You might think that we are boring and old, but I was pretty much like this when I was young, too.

Here’s the soup I made – soup of the evening, beeeeyooootifuuuul soup! Maybe you’ll make it, too.

Autumnal Beet Soup

1 large onion, roughly chopped

4-5 small/medium beets, peeled and chopped

2 carrots, peeled and chopped and salted

2 celery stalks, chopped

a good hunk of cabbage, chopped biggish


beef broth


bay leaf



caraway seeds


soupcon of sage

even smaller soupcon of clove

Fry the onion in olive oil in soup pot until translucent, add everything but the cabbage, fry for a few minutes, add beef broth, cook until veggies are soft-ish, add cabbage, cook another 5-10 minutes.

Serve with squeezes of lemon, dollops of yogurt, bread and goat cheese.


Published in: on October 8, 2010 at 10:49 AM  Leave a Comment  

Autumn Appetite

Long ago, when I lived in Japan, as summer faded away and the cooler weather started, people would remark to each other that they had shokuyoku no aki, or autumn appetite – like bears, I used to think, hungry to stock up on sustenance in order to hibernate.

Being the little academic brat that I was (both parents were university professors for over 50 years), my autumn appetite has always been more about the excitement of new projects beginning, new vistas opening, new pens and pencils and notebooks and opportunities as summer ended and the school year began.

This autumn, I am hungry for a little stability. A little plateau of cozy.  A time of settling.

3 years ago, I had major hip surgery. 2 years ago, my butch Beau moved here to live with me and the boys, after we’d sustained a long-distance relationship for more than 5 years. Last year, I slogged through the trenches getting a parenting agreement in place – lawyers and all – with my ex, the other mother of Seth and Owen. Somewhere in there, my mom had her own major hip surgery (and I flew across country to be with her), and, OH YEAH! This summer, my butch Beau became my butch Husband. That’s right, people, she and I are now legally wed, at least in a handful of states. It was a truly fun affair featuring ancient rites, heartfelt vows, merry klezmer music, local food and cake, touching toasts, loving friends and family, and Seth and Owen looking very fine in their ties and jackets.

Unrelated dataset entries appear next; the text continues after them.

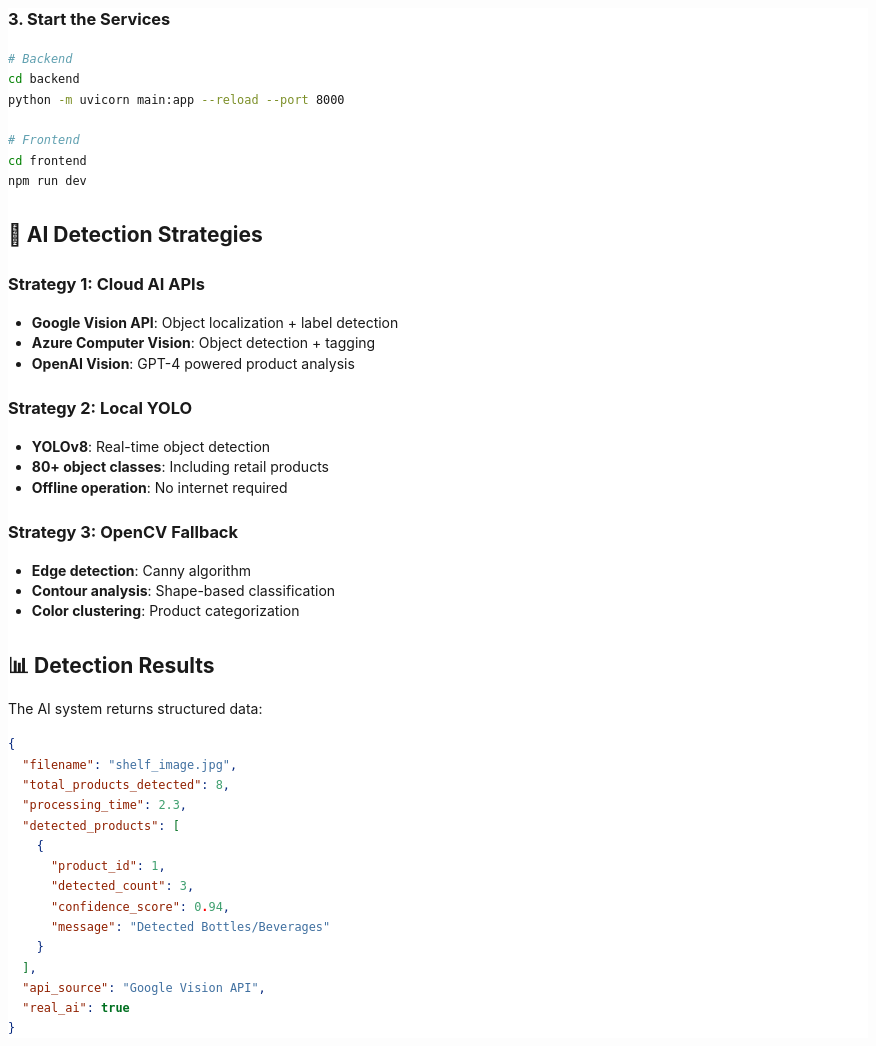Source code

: ### 3. Start the Services

```bash
# Backend
cd backend
python -m uvicorn main:app --reload --port 8000

# Frontend  
cd frontend
npm run dev
```

## 🧠 AI Detection Strategies

### Strategy 1: Cloud AI APIs
- **Google Vision API**: Object localization + label detection
- **Azure Computer Vision**: Object detection + tagging
- **OpenAI Vision**: GPT-4 powered product analysis

### Strategy 2: Local YOLO
- **YOLOv8**: Real-time object detection
- **80+ object classes**: Including retail products
- **Offline operation**: No internet required

### Strategy 3: OpenCV Fallback
- **Edge detection**: Canny algorithm
- **Contour analysis**: Shape-based classification
- **Color clustering**: Product categorization

## 📊 Detection Results

The AI system returns structured data:

```json
{
  "filename": "shelf_image.jpg",
  "total_products_detected": 8,
  "processing_time": 2.3,
  "detected_products": [
    {
      "product_id": 1,
      "detected_count": 3,
      "confidence_score": 0.94,
      "message": "Detected Bottles/Beverages"
    }
  ],
  "api_source": "Google Vision API",
  "real_ai": true
}
```

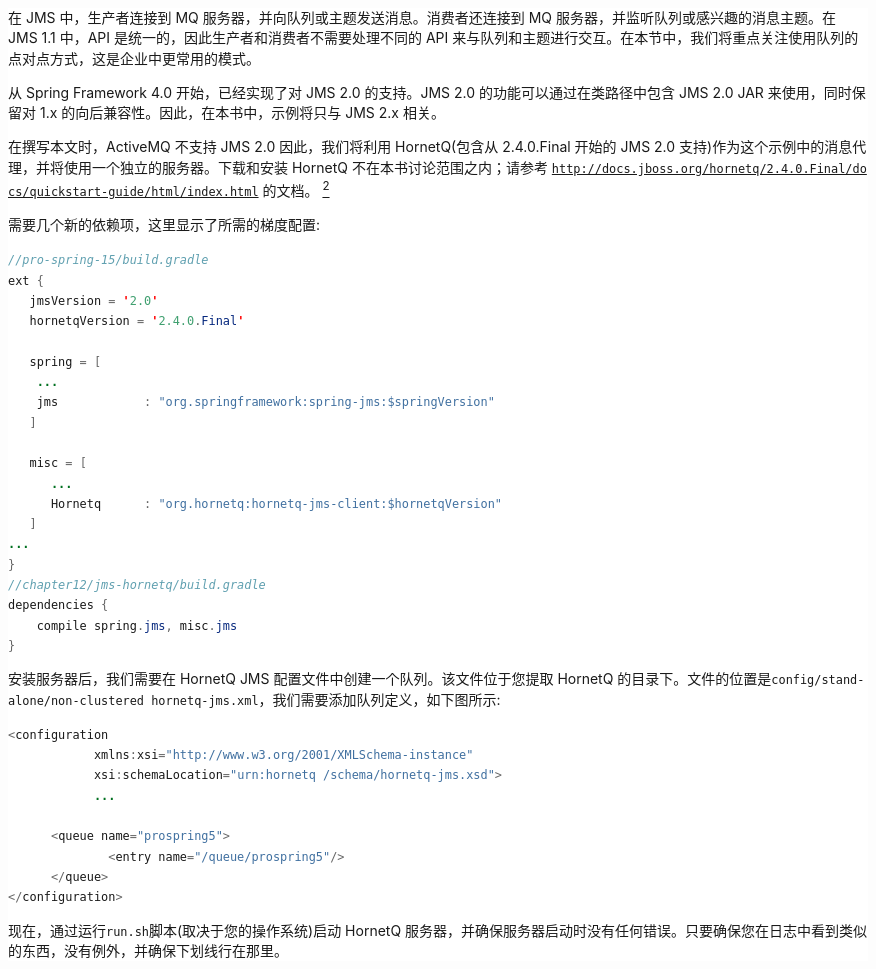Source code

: 在 JMS 中，生产者连接到 MQ 服务器，并向队列或主题发送消息。消费者还连接到 MQ 服务器，并监听队列或感兴趣的消息主题。在 JMS 1.1 中，API 是统一的，因此生产者和消费者不需要处理不同的 API 来与队列和主题进行交互。在本节中，我们将重点关注使用队列的点对点方式，这是企业中更常用的模式。

从 Spring Framework 4.0 开始，已经实现了对 JMS 2.0 的支持。JMS 2.0 的功能可以通过在类路径中包含 JMS 2.0 JAR 来使用，同时保留对 1.x 的向后兼容性。因此，在本书中，示例将只与 JMS 2.x 相关。

在撰写本文时，ActiveMQ 不支持 JMS 2.0 因此，我们将利用 HornetQ(包含从 2.4.0.Final 开始的 JMS 2.0 支持)作为这个示例中的消息代理，并将使用一个独立的服务器。下载和安装 HornetQ 不在本书讨论范围之内；请参考 [`http://docs.jboss.org/hornetq/2.4.0.Final/docs/quickstart-guide/html/index.html`](http://docs.jboss.org/hornetq/2.4.0.Final/docs/quickstart-guide/html/index.html) 的文档。 [<sup>2</sup>](#Fn2)

需要几个新的依赖项，这里显示了所需的梯度配置:

```java
//pro-spring-15/build.gradle
ext {
   jmsVersion = '2.0'
   hornetqVersion = '2.4.0.Final'

   spring = [
    ...
    jms            : "org.springframework:spring-jms:$springVersion"
   ]

   misc = [
      ...
      Hornetq      : "org.hornetq:hornetq-jms-client:$hornetqVersion"
   ]
...
}
//chapter12/jms-hornetq/build.gradle
dependencies {
    compile spring.jms, misc.jms
}

```

安装服务器后，我们需要在 HornetQ JMS 配置文件中创建一个队列。该文件位于您提取 HornetQ 的目录下。文件的位置是`config/stand-alone/non-clustered hornetq-jms.xml`，我们需要添加队列定义，如下图所示:

```java
<configuration 
            xmlns:xsi="http://www.w3.org/2001/XMLSchema-instance"
            xsi:schemaLocation="urn:hornetq /schema/hornetq-jms.xsd">
            ...

      <queue name="prospring5">
              <entry name="/queue/prospring5"/>
      </queue>
</configuration>

```

现在，通过运行`run.sh`脚本(取决于您的操作系统)启动 HornetQ 服务器，并确保服务器启动时没有任何错误。只要确保您在日志中看到类似的东西，没有例外，并确保下划线行在那里。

But boy, what a lot of work!

And now, with the changing season, my autumn appetite has kicked in big time. Instead of pushing aside a whole slew of things that I can’t pay attention to because, for example, I’m working overtime with my lawyer to find a way of presenting this parenting agreement to my ex so that she’ll actually agree to it, I’d like to seriously consider, say, joining the church choir. Giving a pilates class a good college try (hey! I have abs!). Having some kind of routine, for heaven’s sake, and maybe even a social life!! and not feel so much like I’m just hanging on by my fingernails and at the mercy of Some Big Thing, even when that Big Thing is as happy as our Wonderful Wedding.

It’s a very, very rainy day here, a day conducive of contemplation, tea, and procrastination. Of taking stock of a thing or two. And of getting used to the idea that, here in the burbs, a Femme Mom and Wife might look around at her life and feel a little less buffeted and a little more able to chart the course in a pleasing manner. What with our meat share, our local produce, and some pretty good neighborhood restaurants, the food is good and golly, the company is just scintillating (more on them in future blog entries), so bring it on, the shokuyoku no aki. I’m all over it.